Pittsburgh. Paris. The two cities, separated by a mere 6,254 kilometres, are almost indistinguishable to those of us who live here and who – let's be frank about his – routinely confuse the Roberto Clemente Bridge, which spans the Allegheny and leads to the ballpark where the Pirates baseball team plays, with Pont Neuf, which spans the Seine and sits on the downstream point of the Île de la Cité. Also it is my devout conviction that Montmartre bears a striking resemblance to Pittsburgh's Mount Washington, which – and this is the point – used to be called Coal Hill, an homage to the 13 million tons of coal that were produced there in the late 19th century.
All of these reveries about Pittsburgh and Paris – truly the two are constantly paired, like Fred Astaire and Ginger Rogers, and Hamilton and Burlington – were prompted by Donald Trump's invocation of our city in the course of withdrawing the United States on Thursday afternoon from the global climate pact. When he said he was "elected to represent the citizens of Pittsburgh, not Paris," the 45th President only reinforced the tie, even as he sparked a local contretemps.
The city's mayor, Bill Peduto, fired back in the President's favourite medium, the tweet: "Fact: Hillary Clinton received 80 per cent of the vote in Pittsburgh. Pittsburgh stands with the world & will follow Paris Agreement." Others reacted with equal passion, a word that, happily reflecting the local preoccupation of the moment, is spelled the same in English and French.
No longer a city dark in the daytime because of the pollution from the steel mills, and no longer burdened by what the American social critic H.L. Mencken called "the unbroken and agonizing ugliness, the sheer revolting monstrousness, of every house in sight," Pittsburgh was an island of Democratic blue in a sea of Republican red in this swing state in the November election. But nearby Fayette County, a coal and coke centre with a heavy heritage of unionization, gave Mr. Trump 64 per cent of the vote. Mr. Trump, like a North Korean missile, was pretty close.
In truth, Southwestern Pennsylvania may be the best laboratory in the United States for studying contemporary American politics. Trump voters and Trump opponents are clustered side by side, though their failure to have any middle ground, or common ground, is the story of our times. Westmoreland County, so close to Pittsburgh that many workers commute into town, also gave Mr. Trump 64 per cent of the vote – the fifth time in a row the area went for a Republican. But the Trump margin was the greatest victory any candidate has recorded since the Democrat Lyndon Johnson took the area in 1964.

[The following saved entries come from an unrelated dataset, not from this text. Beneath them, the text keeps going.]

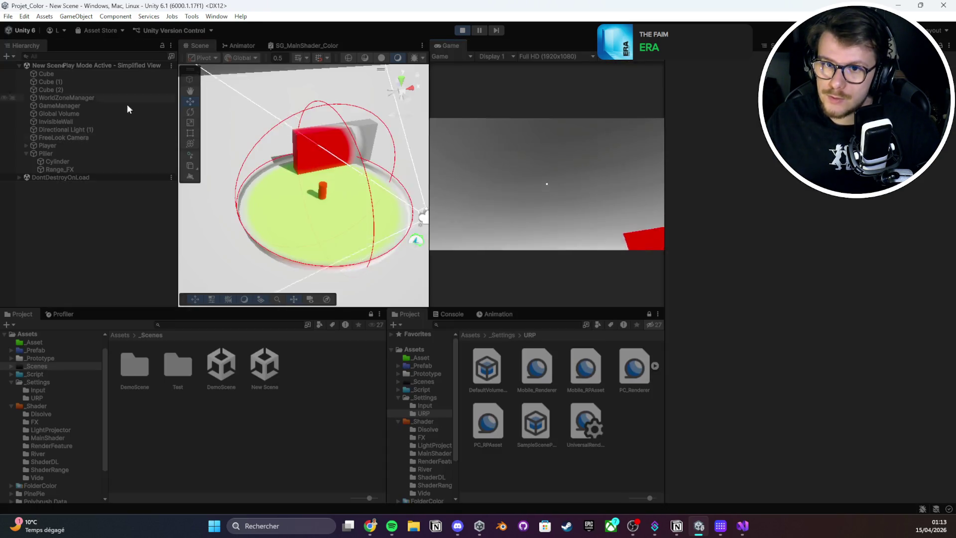
# - Create an empty GameObject in the Hierarchy and inspect WorldZoneManager's zone settings
pyautogui.rightClick(125, 190)
pyautogui.click(173, 331)
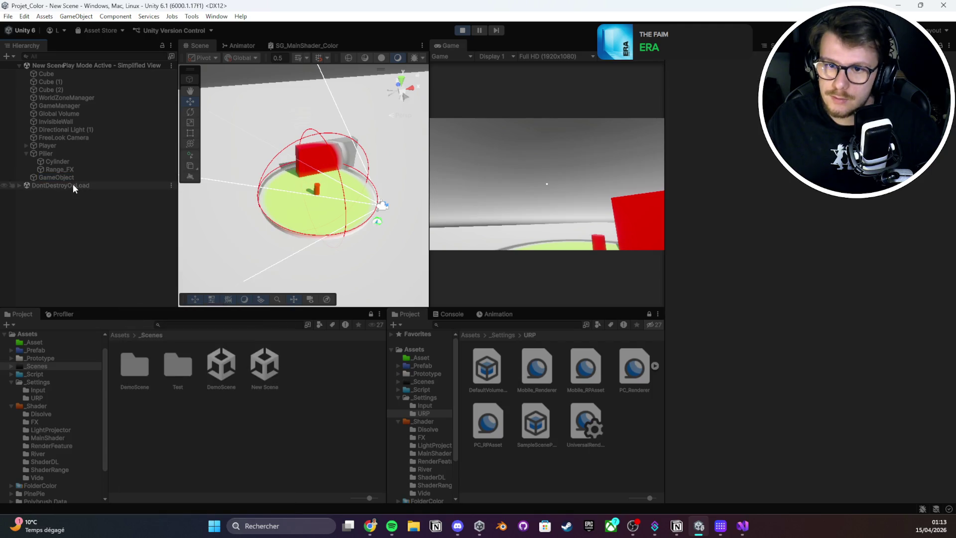
pyautogui.doubleClick(72, 178)
pyautogui.click(81, 131)
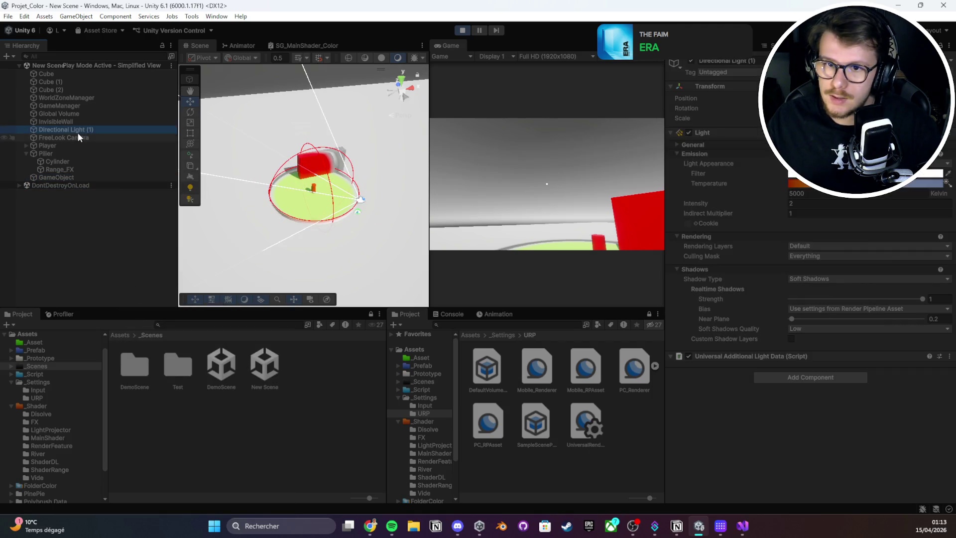
pyautogui.click(83, 98)
pyautogui.click(402, 183)
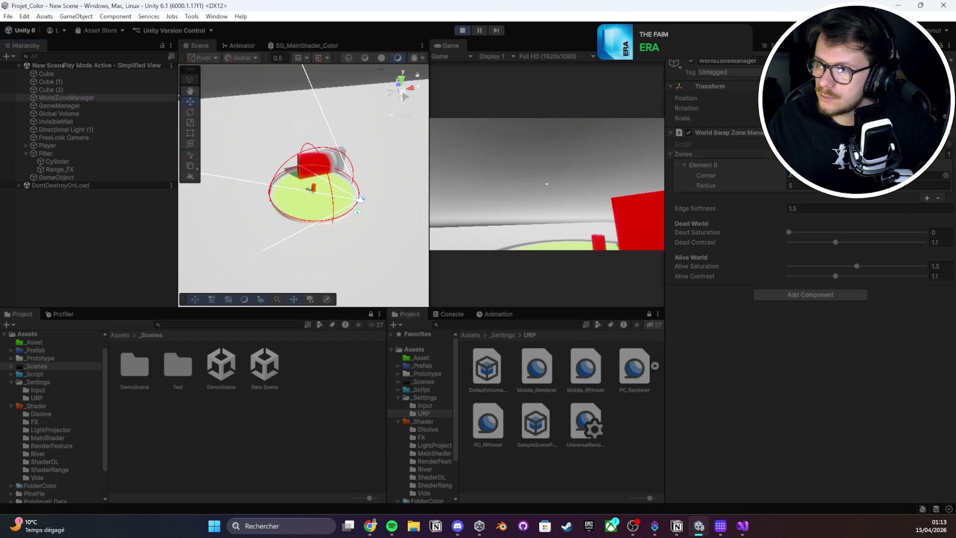
# - Open the 14/04/2026 Stream #25 card on the Stream - Projet Color page
pyautogui.moveTo(676, 525)
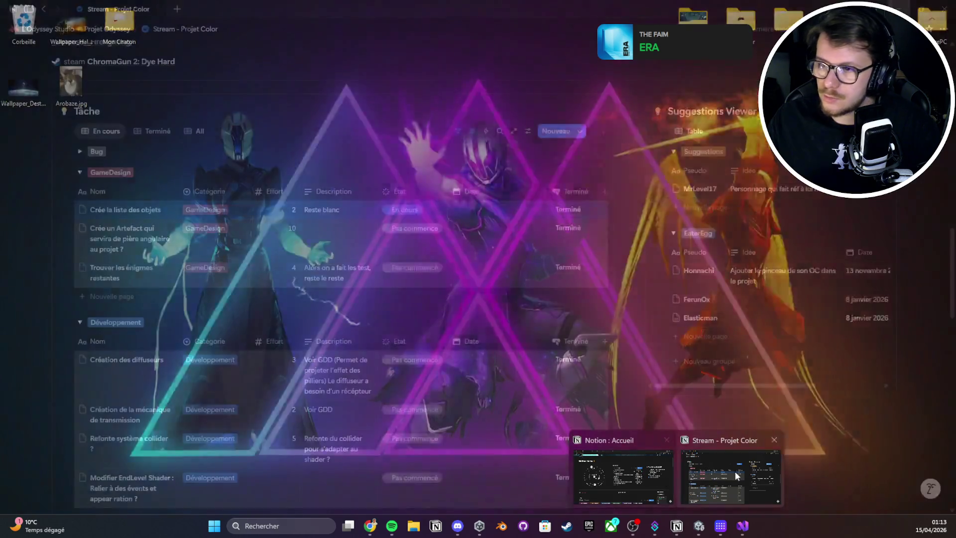
pyautogui.click(735, 471)
pyautogui.scroll(15, 334, 356)
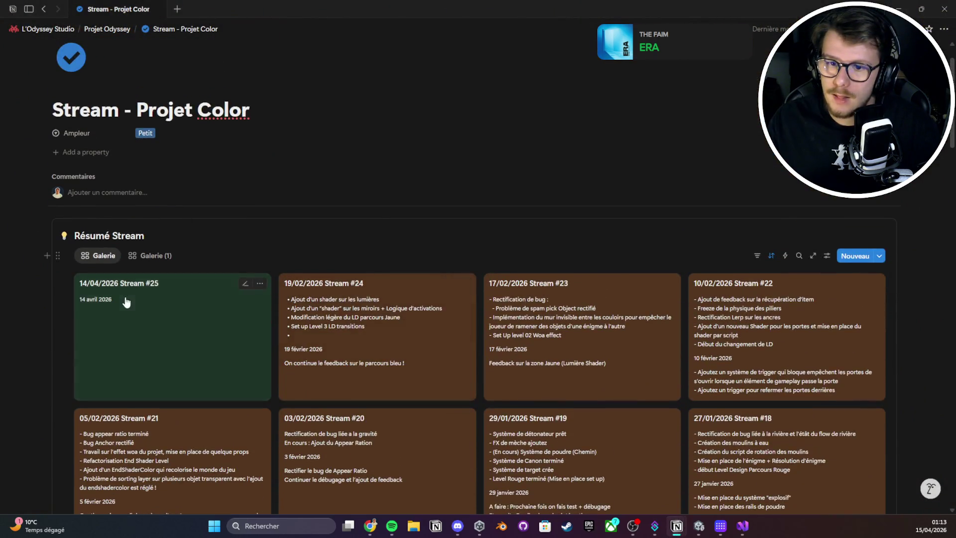
pyautogui.click(124, 300)
# - Bullet the Note lines and add 'REFONTE SHADER DU JEU' with a sub-bullet on the shader work
pyautogui.click(421, 144)
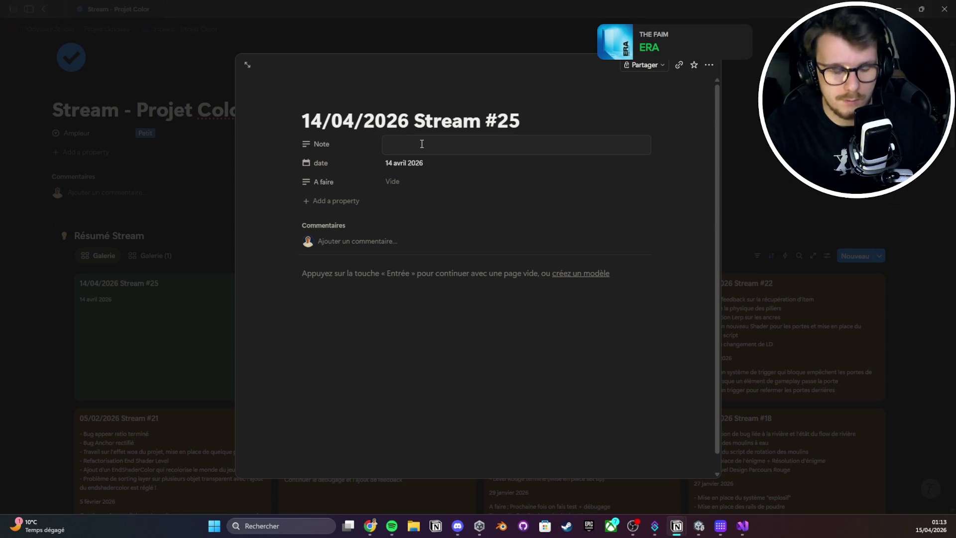
pyautogui.write('te')
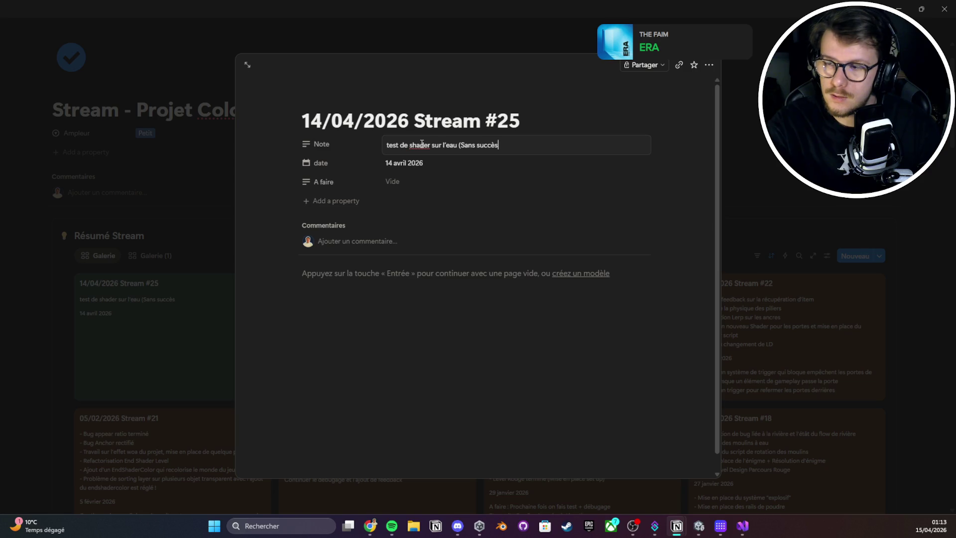
pyautogui.write(')')
pyautogui.press('shift+Return')
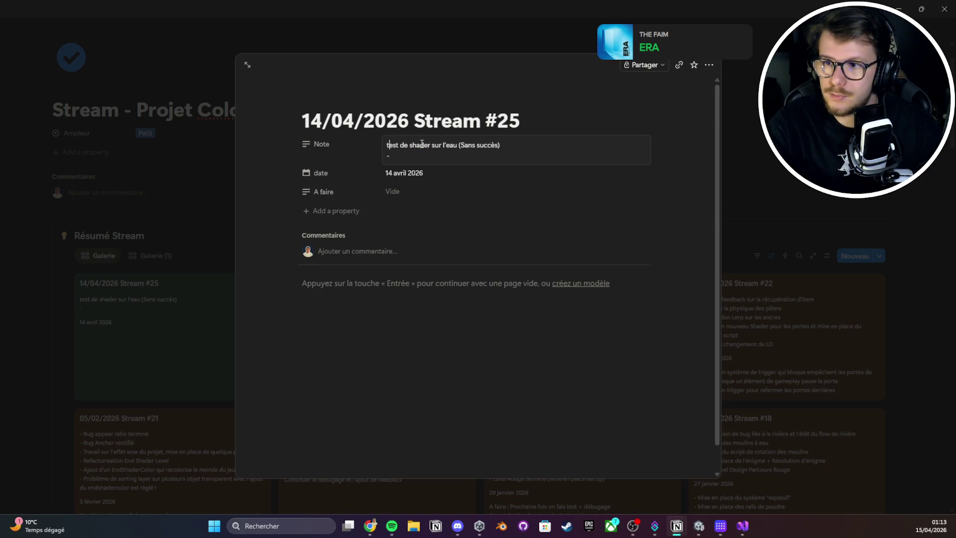
pyautogui.write('•')
pyautogui.press('Down')
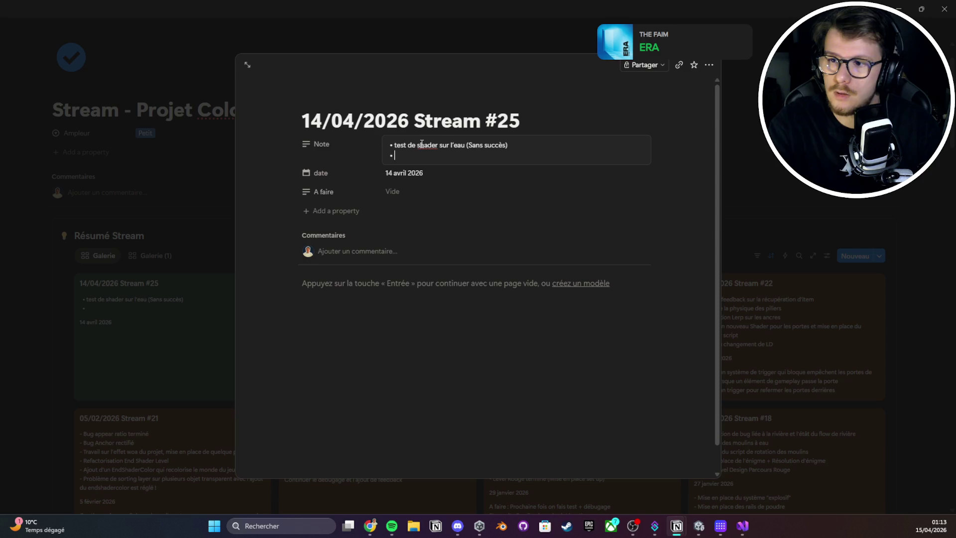
pyautogui.write('ONTE SHADER ')
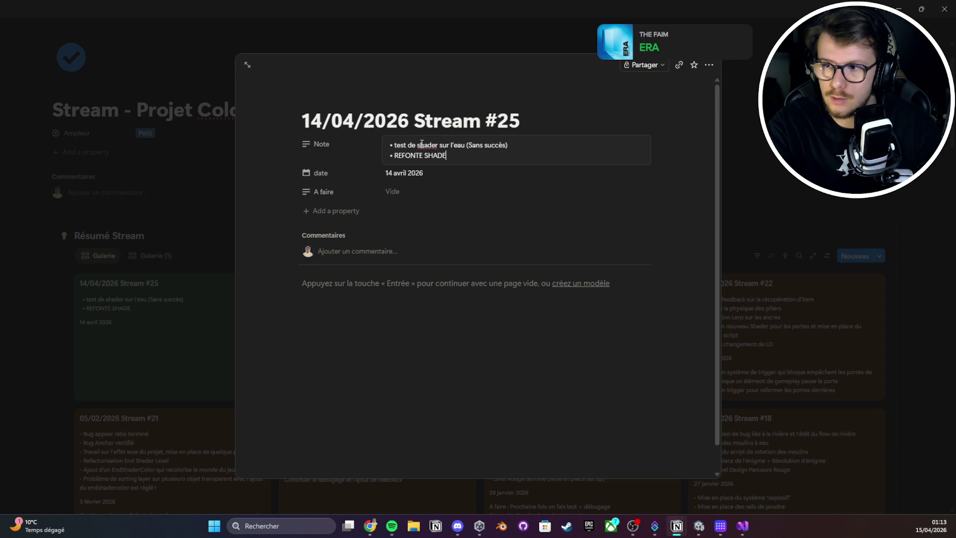
pyautogui.write('DU JEU')
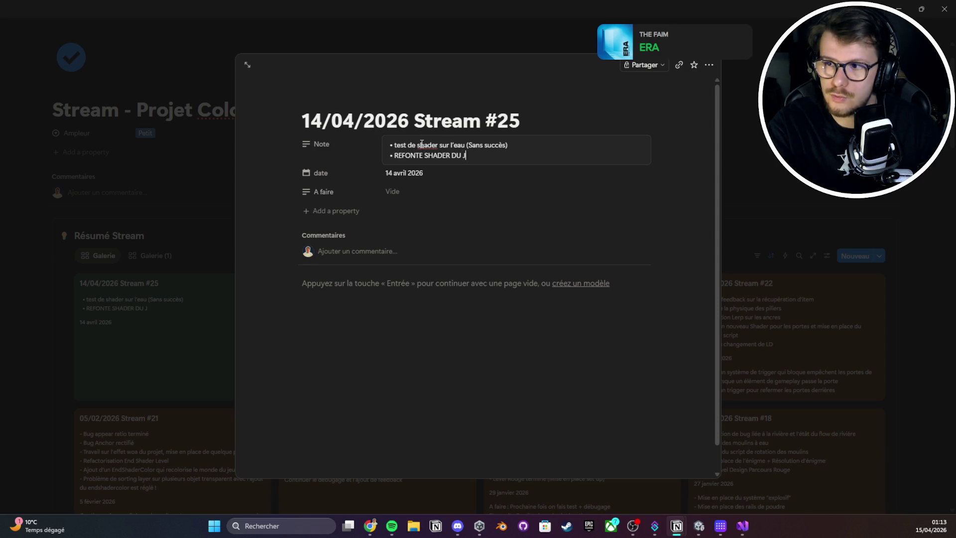
pyautogui.press('Return')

The President, or more precisely his speech writers, may have been beguiled by the alliteration between Paris, the site of the climate negotiations, and Pittsburgh, which once was a steel town and which still regards itself as the Steel City and is home to our beloved Pittsburgh Steelers. But employment in manufacturing, at more than 300,000 a half century ago, hovers around 100,000 today, when higher education, medicine and high tech are the economic drivers. According to the University of Pittsburgh's Center For Social and Urban Research, there was a net out-migration of 227,000 workers in the 1980s, almost all reflecting the demographic profile that Mr. Trump had in mind.
So all around town people this week have been receiving e-mails from friends around the world who were just discovering the tie between the cities for the first time. One of mine came from Jonathan Wolman, the editor of The Detroit News, who wrote: "Pittsburgh not Paris. This will have to do until game 7." I called him up and told him that the local hockey team, Les Pingouins, would not require seven games to dispatch with the newcomers from Nashville.